逐字节读取二进制 istream

发布于 2024-10-29 13:49:05 字数 930 浏览 1 评论 0原文

我试图使用 ifstream 逐字节读取二进制文件。我之前使用过像 get() 这样的 istream 方法来一次读取二进制文件的整个块，没有任何问题。但我当前的任务适合逐字节进行，并依靠 io 系统中的缓冲来提高效率。问题是我似乎比应有的时间早了几个字节到达文件末尾。所以我编写了以下测试程序：

#include <iostream>
#include <fstream>

int main() {
    typedef unsigned char uint8;
    std::ifstream source("test.dat", std::ios_base::binary);
    while (source) {
        std::ios::pos_type before = source.tellg();
        uint8 x;
        source >> x;
        std::ios::pos_type after = source.tellg();
        std::cout << before << ' ' << static_cast<int>(x) << ' '
                  << after << std::endl;
    }
    return 0;
}

这会转储 test.dat 的内容，每行一个字节，显示前后的文件位置。

果然，如果我的文件碰巧有两字节序列 0x0D-0x0A（对应于回车符和换行符），那么这些字节将被跳过。

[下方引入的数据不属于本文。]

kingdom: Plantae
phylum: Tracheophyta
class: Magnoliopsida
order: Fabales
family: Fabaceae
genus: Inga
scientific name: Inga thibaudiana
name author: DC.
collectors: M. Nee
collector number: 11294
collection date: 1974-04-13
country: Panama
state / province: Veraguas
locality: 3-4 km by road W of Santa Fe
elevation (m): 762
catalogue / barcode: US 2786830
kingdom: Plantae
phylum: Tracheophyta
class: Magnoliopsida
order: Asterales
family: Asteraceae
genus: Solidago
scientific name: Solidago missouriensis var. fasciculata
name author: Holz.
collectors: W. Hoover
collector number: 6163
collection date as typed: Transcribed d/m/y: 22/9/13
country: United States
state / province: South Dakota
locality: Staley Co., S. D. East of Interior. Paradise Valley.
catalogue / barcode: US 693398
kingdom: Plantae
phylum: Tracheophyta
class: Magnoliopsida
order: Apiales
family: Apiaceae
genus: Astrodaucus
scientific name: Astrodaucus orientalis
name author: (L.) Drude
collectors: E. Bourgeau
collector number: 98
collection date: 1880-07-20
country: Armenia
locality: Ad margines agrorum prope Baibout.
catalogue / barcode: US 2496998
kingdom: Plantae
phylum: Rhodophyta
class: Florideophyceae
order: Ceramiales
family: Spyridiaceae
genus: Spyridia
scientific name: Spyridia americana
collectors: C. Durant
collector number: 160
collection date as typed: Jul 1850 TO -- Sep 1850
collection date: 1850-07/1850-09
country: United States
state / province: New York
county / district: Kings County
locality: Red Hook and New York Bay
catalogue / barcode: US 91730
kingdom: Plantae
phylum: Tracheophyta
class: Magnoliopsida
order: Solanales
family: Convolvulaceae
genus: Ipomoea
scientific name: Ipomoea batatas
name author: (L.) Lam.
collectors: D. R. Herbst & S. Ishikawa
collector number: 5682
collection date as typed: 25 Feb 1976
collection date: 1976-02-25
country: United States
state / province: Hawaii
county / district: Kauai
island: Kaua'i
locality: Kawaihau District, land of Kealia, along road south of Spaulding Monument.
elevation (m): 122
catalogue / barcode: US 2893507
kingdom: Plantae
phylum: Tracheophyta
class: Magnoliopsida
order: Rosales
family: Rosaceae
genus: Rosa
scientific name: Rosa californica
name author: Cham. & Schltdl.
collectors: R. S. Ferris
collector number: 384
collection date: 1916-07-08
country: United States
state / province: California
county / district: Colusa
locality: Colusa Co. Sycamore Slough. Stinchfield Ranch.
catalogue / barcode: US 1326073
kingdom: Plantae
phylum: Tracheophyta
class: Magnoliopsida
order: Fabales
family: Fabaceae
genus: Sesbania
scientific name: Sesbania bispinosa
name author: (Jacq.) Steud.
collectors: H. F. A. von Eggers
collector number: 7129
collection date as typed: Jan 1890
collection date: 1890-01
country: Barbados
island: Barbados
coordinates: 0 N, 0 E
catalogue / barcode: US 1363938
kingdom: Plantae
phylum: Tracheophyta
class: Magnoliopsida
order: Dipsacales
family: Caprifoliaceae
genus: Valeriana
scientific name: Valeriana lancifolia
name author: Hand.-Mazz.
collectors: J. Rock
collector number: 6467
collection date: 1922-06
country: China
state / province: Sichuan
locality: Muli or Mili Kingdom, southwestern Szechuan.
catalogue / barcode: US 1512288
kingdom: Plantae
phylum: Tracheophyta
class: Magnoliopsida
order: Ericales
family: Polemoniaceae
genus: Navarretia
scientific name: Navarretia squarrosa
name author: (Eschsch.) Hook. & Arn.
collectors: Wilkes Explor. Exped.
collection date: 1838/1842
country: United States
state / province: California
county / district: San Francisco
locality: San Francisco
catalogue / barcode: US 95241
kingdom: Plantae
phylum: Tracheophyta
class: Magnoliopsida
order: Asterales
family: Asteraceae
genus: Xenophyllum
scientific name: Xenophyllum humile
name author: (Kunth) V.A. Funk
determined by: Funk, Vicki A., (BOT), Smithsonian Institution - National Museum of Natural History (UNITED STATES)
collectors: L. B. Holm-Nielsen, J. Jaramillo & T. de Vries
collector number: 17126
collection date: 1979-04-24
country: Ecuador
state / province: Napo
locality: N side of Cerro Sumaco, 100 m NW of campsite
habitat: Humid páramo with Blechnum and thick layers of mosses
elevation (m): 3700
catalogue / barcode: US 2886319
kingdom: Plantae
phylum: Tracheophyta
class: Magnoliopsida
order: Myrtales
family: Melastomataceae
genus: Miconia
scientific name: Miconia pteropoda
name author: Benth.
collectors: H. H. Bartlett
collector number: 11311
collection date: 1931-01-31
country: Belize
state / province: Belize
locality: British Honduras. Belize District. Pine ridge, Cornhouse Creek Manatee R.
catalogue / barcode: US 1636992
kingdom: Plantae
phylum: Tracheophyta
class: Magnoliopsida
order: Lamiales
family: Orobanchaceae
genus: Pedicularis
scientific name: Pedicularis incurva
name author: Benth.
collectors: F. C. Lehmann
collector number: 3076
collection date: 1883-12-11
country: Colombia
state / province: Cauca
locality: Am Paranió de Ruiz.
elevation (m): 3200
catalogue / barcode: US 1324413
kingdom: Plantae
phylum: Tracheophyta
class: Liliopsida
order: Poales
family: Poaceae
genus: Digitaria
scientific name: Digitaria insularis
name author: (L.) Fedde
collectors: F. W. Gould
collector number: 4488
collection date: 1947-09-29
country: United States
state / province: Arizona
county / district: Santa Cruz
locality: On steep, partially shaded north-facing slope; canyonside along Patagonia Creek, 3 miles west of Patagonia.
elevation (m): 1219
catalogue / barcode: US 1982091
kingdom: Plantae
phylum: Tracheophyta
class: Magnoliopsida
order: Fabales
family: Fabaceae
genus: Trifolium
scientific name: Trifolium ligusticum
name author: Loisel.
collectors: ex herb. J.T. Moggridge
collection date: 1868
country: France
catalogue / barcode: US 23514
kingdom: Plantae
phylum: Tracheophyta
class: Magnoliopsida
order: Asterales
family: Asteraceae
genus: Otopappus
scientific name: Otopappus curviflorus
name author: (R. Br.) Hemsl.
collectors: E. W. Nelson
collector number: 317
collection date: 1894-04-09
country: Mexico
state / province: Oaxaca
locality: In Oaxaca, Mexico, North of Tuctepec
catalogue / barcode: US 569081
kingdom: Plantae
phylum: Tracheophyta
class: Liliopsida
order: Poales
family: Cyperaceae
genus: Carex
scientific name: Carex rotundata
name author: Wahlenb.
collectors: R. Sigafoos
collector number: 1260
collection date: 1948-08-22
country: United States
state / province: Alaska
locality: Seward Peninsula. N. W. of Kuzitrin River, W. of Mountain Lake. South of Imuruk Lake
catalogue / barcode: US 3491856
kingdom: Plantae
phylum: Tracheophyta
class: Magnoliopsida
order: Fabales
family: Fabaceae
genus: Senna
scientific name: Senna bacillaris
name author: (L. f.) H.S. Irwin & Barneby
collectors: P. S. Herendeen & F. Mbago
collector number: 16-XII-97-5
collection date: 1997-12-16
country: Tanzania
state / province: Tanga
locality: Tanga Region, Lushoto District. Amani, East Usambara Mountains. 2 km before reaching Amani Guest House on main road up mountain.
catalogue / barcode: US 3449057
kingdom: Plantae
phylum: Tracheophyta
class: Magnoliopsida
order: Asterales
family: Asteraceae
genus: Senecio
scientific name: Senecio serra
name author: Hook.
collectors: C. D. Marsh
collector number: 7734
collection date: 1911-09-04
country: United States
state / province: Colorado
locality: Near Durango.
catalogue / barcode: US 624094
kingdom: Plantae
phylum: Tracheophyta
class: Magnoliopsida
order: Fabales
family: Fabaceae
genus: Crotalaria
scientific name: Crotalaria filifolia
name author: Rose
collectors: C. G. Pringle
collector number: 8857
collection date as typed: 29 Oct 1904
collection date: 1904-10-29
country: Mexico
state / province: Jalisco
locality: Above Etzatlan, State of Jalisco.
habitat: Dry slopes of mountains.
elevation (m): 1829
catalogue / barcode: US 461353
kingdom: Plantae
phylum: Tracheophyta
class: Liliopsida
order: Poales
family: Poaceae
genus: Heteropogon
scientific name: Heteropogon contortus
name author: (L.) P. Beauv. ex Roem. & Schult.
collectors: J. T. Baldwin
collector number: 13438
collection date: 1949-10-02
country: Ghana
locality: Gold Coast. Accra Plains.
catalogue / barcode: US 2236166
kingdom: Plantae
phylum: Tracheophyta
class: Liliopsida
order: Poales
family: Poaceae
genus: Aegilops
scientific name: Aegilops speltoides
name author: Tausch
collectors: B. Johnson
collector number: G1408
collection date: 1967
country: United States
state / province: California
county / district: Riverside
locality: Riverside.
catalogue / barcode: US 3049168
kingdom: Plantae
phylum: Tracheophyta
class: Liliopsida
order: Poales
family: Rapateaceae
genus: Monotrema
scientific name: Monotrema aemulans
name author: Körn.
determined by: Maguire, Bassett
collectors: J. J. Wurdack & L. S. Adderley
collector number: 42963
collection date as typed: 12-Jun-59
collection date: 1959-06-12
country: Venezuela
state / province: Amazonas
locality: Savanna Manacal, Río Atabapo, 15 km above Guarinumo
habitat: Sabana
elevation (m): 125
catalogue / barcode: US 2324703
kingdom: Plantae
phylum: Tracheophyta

我已经以二进制模式打开了流。这不应该阻止它解释行分隔符吗？
提取运算符是否始终使用文本模式？
从二进制 istream 中逐字节读取的正确方法是什么？

Windows 上的 MSVC++ 2008。

原文

I was attempting to read a binary file byte by byte using an ifstream. I've used istream methods like get() before to read entire chunks of a binary file at once without a problem. But my current task lends itself to going byte by byte and relying on the buffering in the io-system to make it efficient. The problem is that I seemed to reach the end of the file several bytes sooner than I should. So I wrote the following test program:

#include <iostream>
#include <fstream>

int main() {
    typedef unsigned char uint8;
    std::ifstream source("test.dat", std::ios_base::binary);
    while (source) {
        std::ios::pos_type before = source.tellg();
        uint8 x;
        source >> x;
        std::ios::pos_type after = source.tellg();
        std::cout << before << ' ' << static_cast<int>(x) << ' '
                  << after << std::endl;
    }
    return 0;
}

This dumps the contents of test.dat, one byte per line, showing the file position before and after.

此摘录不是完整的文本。